** Assignment **
Rewrite every line of the listing below with "series" replaced by "datasets" and everything else left as it is, and leave the pictures out.
[Start of section]
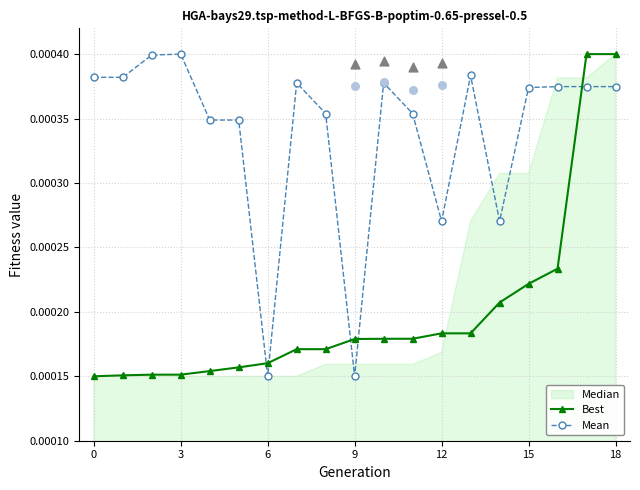

Count the Mean values in the range 0 to 1.

19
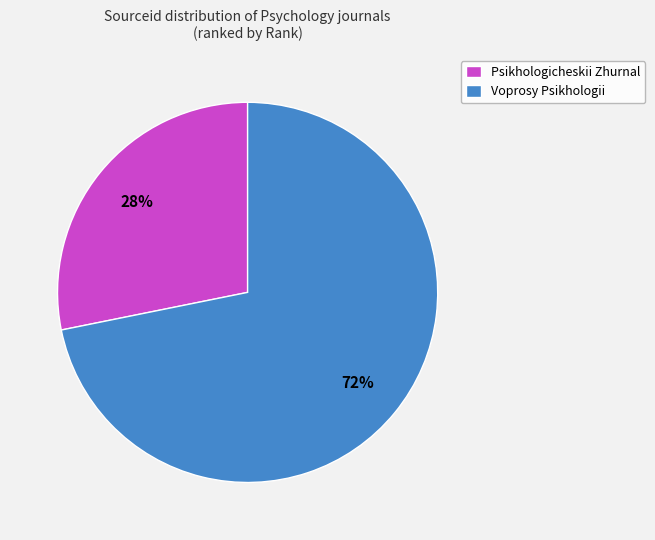

Between Psikhologicheskii Zhurnal and Voprosy Psikhologii, which is larger?

Voprosy Psikhologii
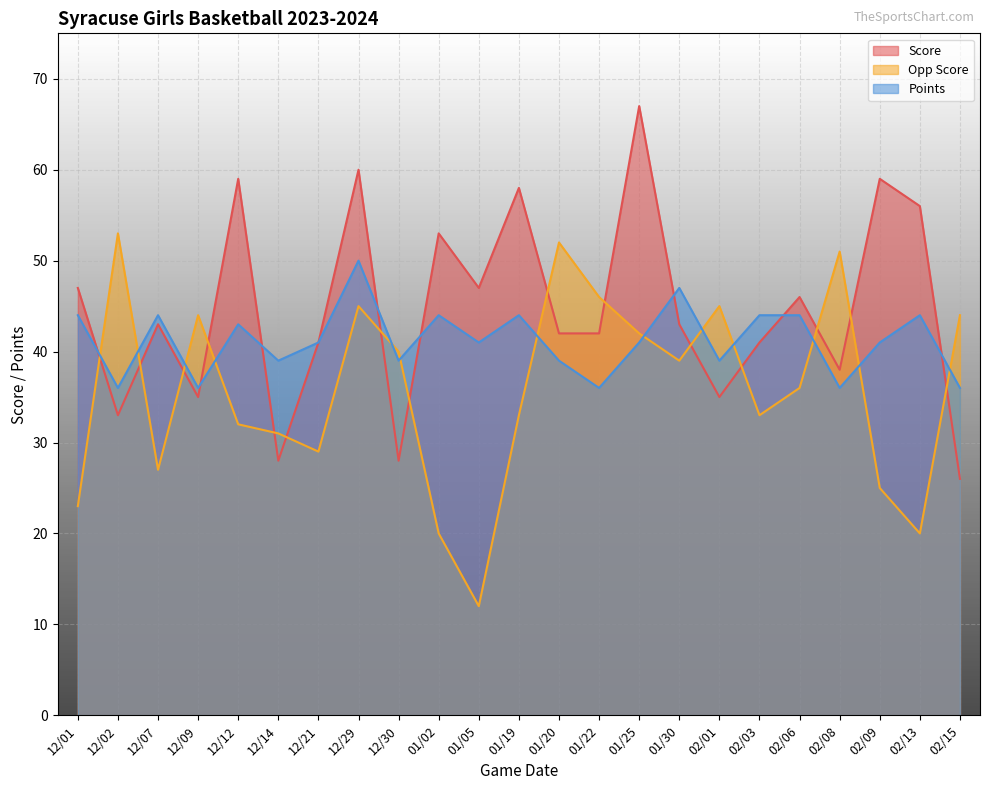

Rank the series at 12/09 from lowest to highest value.

Score, Points, Opp Score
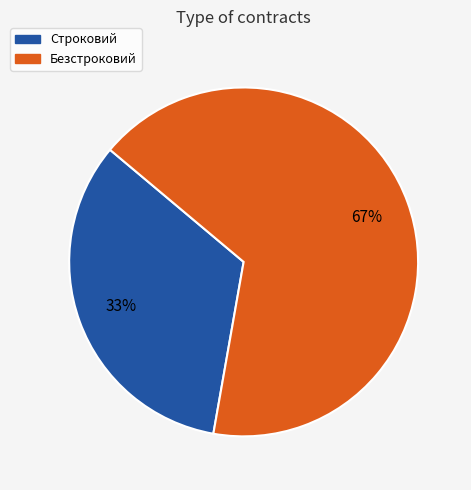

To the nearest percent, what percentage of the pie is Строковий?

33%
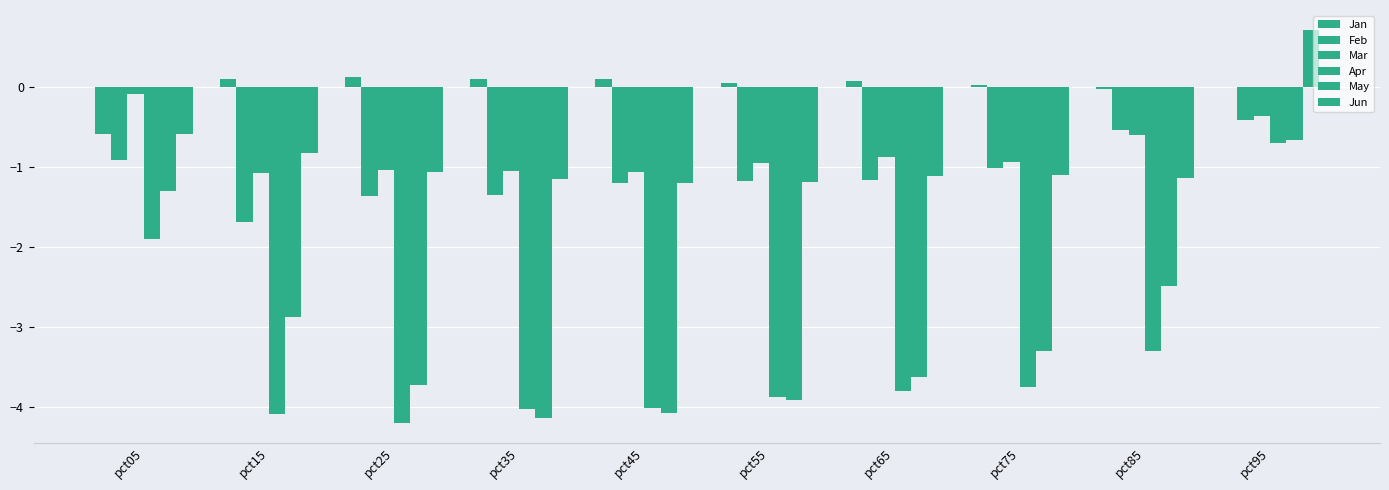

Read the May value at pct45.

-4.1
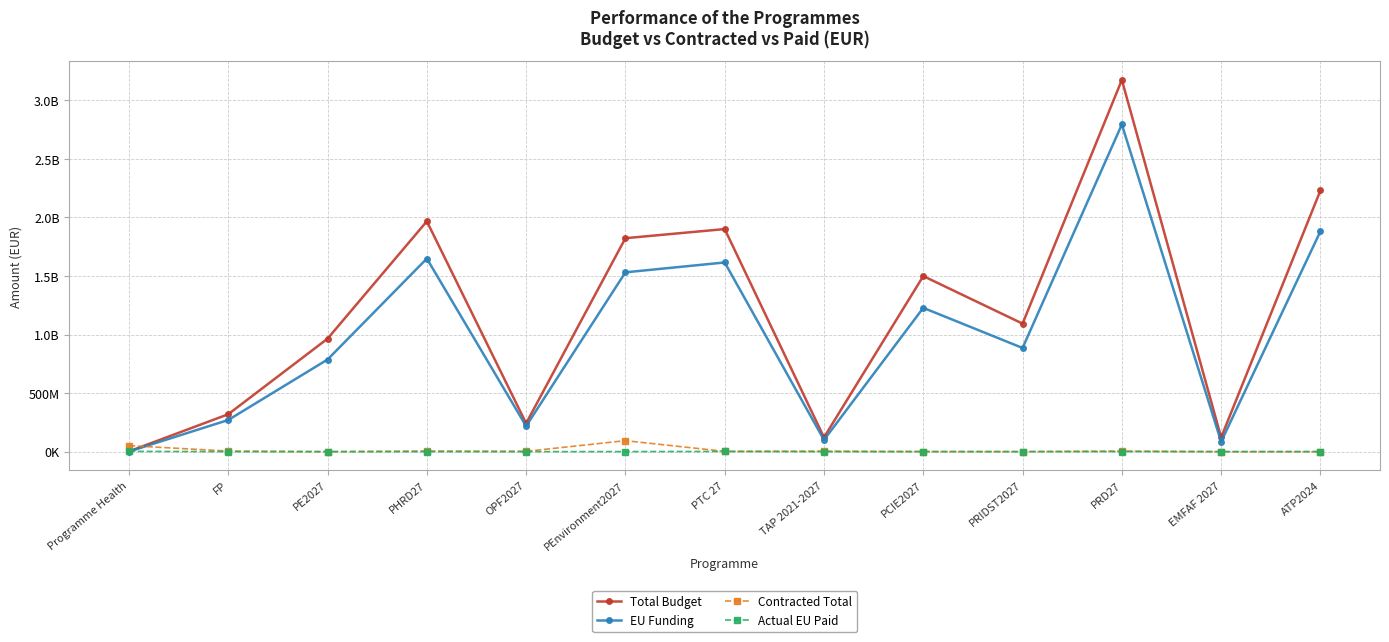

What are all the series names shown in the legend?

Total Budget, EU Funding, Contracted Total, Actual EU Paid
[End of section]
** Task output **
Count the Mean values in the range 0 to 1.

19

Between Psikhologicheskii Zhurnal and Voprosy Psikhologii, which is larger?

Voprosy Psikhologii

Rank the datasets at 12/09 from lowest to highest value.

Score, Points, Opp Score

To the nearest percent, what percentage of the pie is Строковий?

33%

Read the May value at pct45.

-4.1

What are all the datasets names shown in the legend?

Total Budget, EU Funding, Contracted Total, Actual EU Paid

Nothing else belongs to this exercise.